━━━━━ Quoted passage ━━━━━

Nested Logit Modeling

A more general model can be specified using the nested logit model.

Consider, for example, the following random utility function:

\[  U_{ij} = {x}_{ij}\beta + \epsilon _{ij}\; \; j=1,\ldots ,3  \]

Suppose the set of all alternatives indexed by $j$ is partitioned into $K$ nests, $B_1,\ldots ,B_ K$. The nested logit model is obtained by assuming that the error term in the utility function has the GEV cumulative distribution function

\[  \exp \left(-\sum _{k=1}^ K\left(\sum _{j\in B_ k}\exp \{ -\epsilon _{ij}/\lambda _ k\} \right)^{\lambda _ k}\right)  \]

where $\lambda _ k$ is a measure of a degree of independence among the alternatives in nest $k$. When $\lambda _ k=1$ for all $k$, the model reduces to the standard logit model.

Since the public transportation modes, 1 and 2, tend to be correlated, these two choices can be grouped together. The decision tree displayed in Figure 18.8 is constructed.

Figure 18.8: Decision Tree for Model Choice

Decision Tree for Model Choice


The two-level decision tree is specified in the NEST statement. The NCHOICE= option is not allowed for nested logit estimation. Instead, the CHOICE= option needs to be specified, as in the following statements:

/*-- nested logit estimation --*/
proc mdc data=newdata;
   model decision = ttime /
            type=nlogit
            choice=(mode 1 2 3)
            covest=hess;
   id pid;
   utility u(1,) = ttime;
   nest level(1) = (1 2 @ 1, 3 @ 2),
        level(2) = (1 2 @ 1);
run;

In Figure 18.9, estimates of the inclusive value parameters, INC_L2G1C1 and INC_L2G1C2, are indicative of a nested model structure. See the section Nested Logit and the section Decision Tree and Nested Logit for more details about inclusive values.

Figure 18.9: Two-Level Nested Logit Estimates

The MDC Procedure
 
Nested Logit Estimates

Parameter Estimates
Parameter DF Estimate Standard
Error
t Value Approx
Pr > |t|
ttime_L1 1 -0.4040 0.1241 -3.25 0.0011
INC_L2G1C1 1 0.8016 0.4352 1.84 0.0655
INC_L2G1C2 1 0.8087 0.3591 2.25 0.0243


The nested logit model is estimated with the restriction INC_L2G1C1 = INC_L2G1C2 by specifying the SAMESCALE option, as in the following statements:

/*-- nlogit with samescale option --*/
proc mdc data=newdata;
   model decision = ttime /
            type=nlogit
            choice=(mode 1 2 3)

━━━━━ Dataset extract ━━━━━

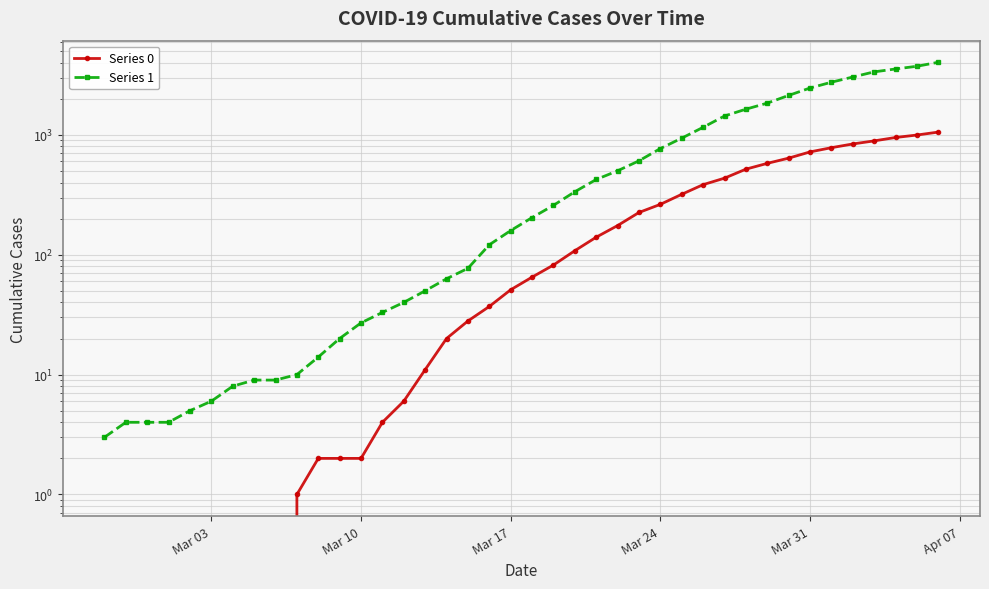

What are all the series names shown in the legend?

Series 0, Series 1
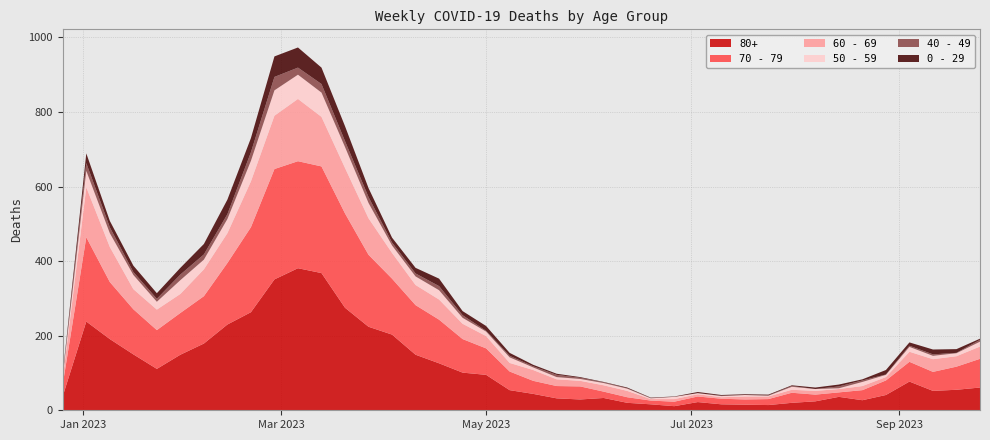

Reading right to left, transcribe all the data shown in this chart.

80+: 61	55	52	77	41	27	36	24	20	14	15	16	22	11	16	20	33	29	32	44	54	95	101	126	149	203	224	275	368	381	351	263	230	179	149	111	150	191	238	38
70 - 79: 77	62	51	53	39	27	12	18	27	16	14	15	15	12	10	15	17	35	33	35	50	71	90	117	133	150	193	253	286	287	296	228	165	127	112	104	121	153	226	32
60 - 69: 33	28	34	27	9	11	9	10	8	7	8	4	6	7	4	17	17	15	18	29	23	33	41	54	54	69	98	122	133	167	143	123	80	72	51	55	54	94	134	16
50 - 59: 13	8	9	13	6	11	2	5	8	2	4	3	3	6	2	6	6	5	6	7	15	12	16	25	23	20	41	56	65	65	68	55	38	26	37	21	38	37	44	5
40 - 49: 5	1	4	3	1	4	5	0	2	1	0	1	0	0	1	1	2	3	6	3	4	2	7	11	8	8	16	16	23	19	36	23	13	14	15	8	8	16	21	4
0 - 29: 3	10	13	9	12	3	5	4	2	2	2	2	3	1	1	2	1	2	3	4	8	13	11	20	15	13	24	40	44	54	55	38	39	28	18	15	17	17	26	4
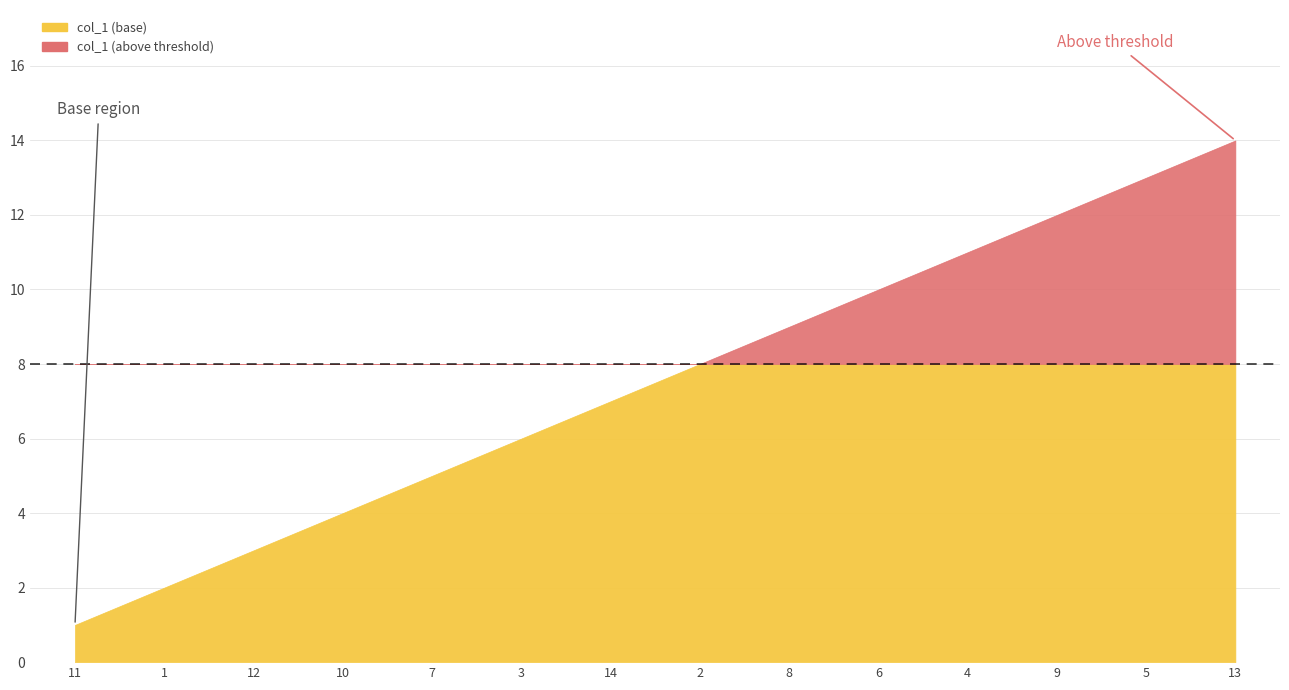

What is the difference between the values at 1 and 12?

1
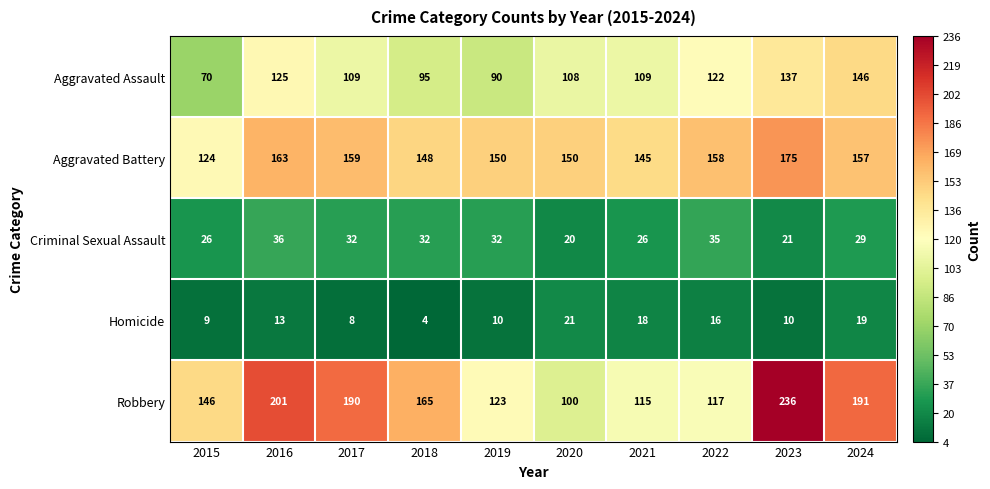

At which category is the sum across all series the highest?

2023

━━━━━
━━━━━ Dataset extract ━━━━━

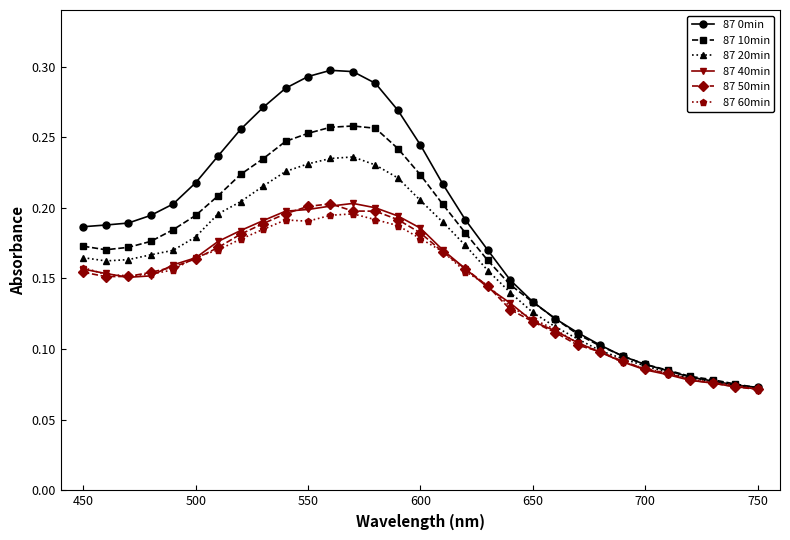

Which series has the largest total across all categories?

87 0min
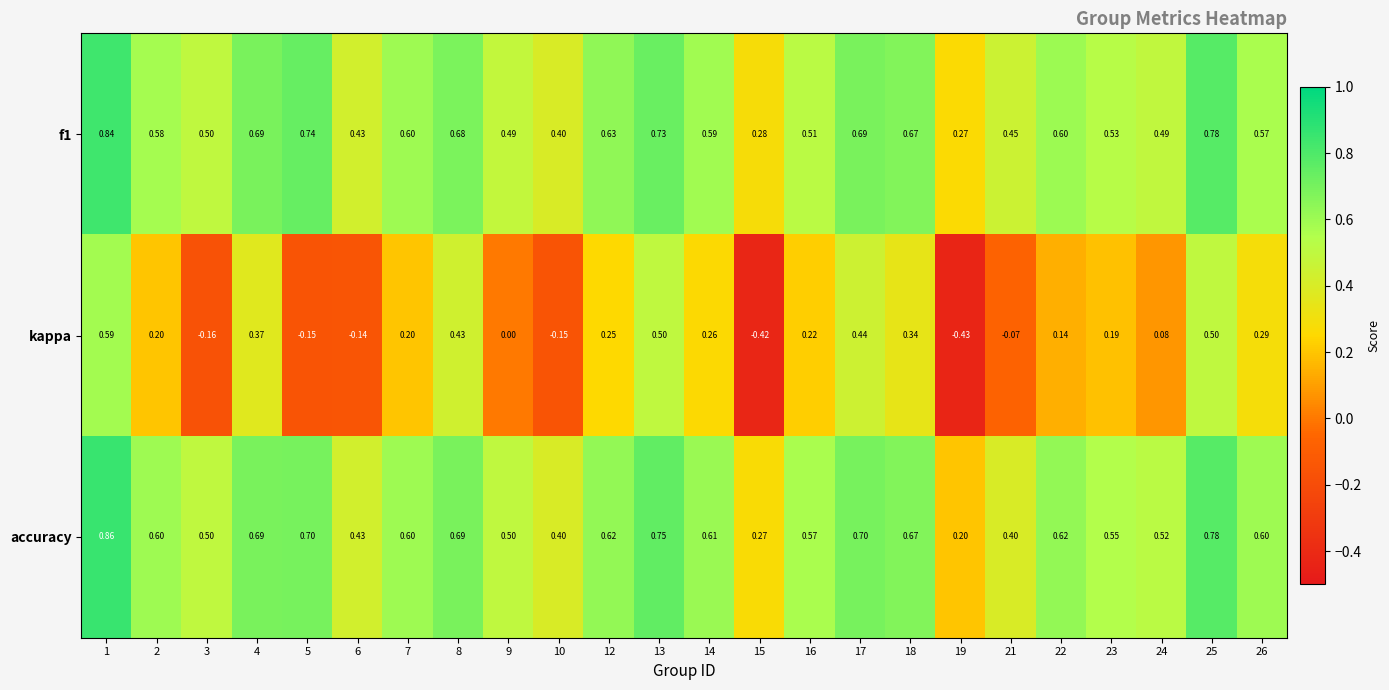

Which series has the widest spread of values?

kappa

━━━━━
━━━━━ Dataset extract ━━━━━

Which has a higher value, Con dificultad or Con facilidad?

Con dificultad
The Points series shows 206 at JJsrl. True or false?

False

━━━━━

What the task asks: Extend the nested logit modeling text, beginning where it stops. The rows have no connection to the nested logit text.

Written reply:
            samescale
            covest=hess;
   id pid;
   utility u(1,) = ttime;
   nest level(1) = (1 2 @ 1, 3 @ 2),
        level(2) = (1 2 @ 1);
run;

The estimation result is displayed in Figure 18.10.

Figure 18.10: Nested Logit Estimates with One Dissimilarity Parameter

The MDC Procedure
 
Nested Logit Estimates

Parameter Estimates
Parameter DF Estimate Standard
Error
t Value Approx
Pr > |t|
ttime_L1 1 -0.4025 0.1217 -3.31 0.0009
INC_L2G1 1 0.8209 0.3019 2.72 0.0066


The nested logit model is equivalent to the conditional logit model if INC_L2G1C1 = INC_L2G1C2 = $1$. You can verify this relationship by estimating a constrained nested logit model as shown in the following statements. (See the section RESTRICT Statement for details about imposing linear restrictions on parameter estimates.)

/*-- constrained nested logit estimation --*/
proc mdc data=newdata;
   model decision = ttime /
            type=nlogit
            choice=(mode 1 2 3)
            covest=hess;
   id pid;
   utility u(1,) = ttime;
   nest level(1) = (1 2 @ 1, 3 @ 2),
        level(2) = (1 2 @ 1);
   restrict INC_L2G1C1 = 1, INC_L2G1C2 =1;
run;

The parameter estimates and the active linear constraints for the constrained nested logit model are displayed in Figure 18.11.

Figure 18.11: Constrained Nested Logit Estimates

The MDC Procedure
 
Nested Logit Estimates

Parameter Estimates
Parameter DF Estimate Standard
Error
t Value Approx
Pr > |t|
Parameter Label
ttime_L1 1 -0.3572 0.0776 -4.60 <.0001  
INC_L2G1C1 0 1.0000 0      
INC_L2G1C2 0 1.0000 0      
Restrict1 1 -2.1706 8.4098 -0.26 0.7993* Linear EC [ 1 ]
Restrict2 1 3.6573 10.0001 0.37 0.7186* Linear EC [ 2 ]

* Probability computed using beta distribution.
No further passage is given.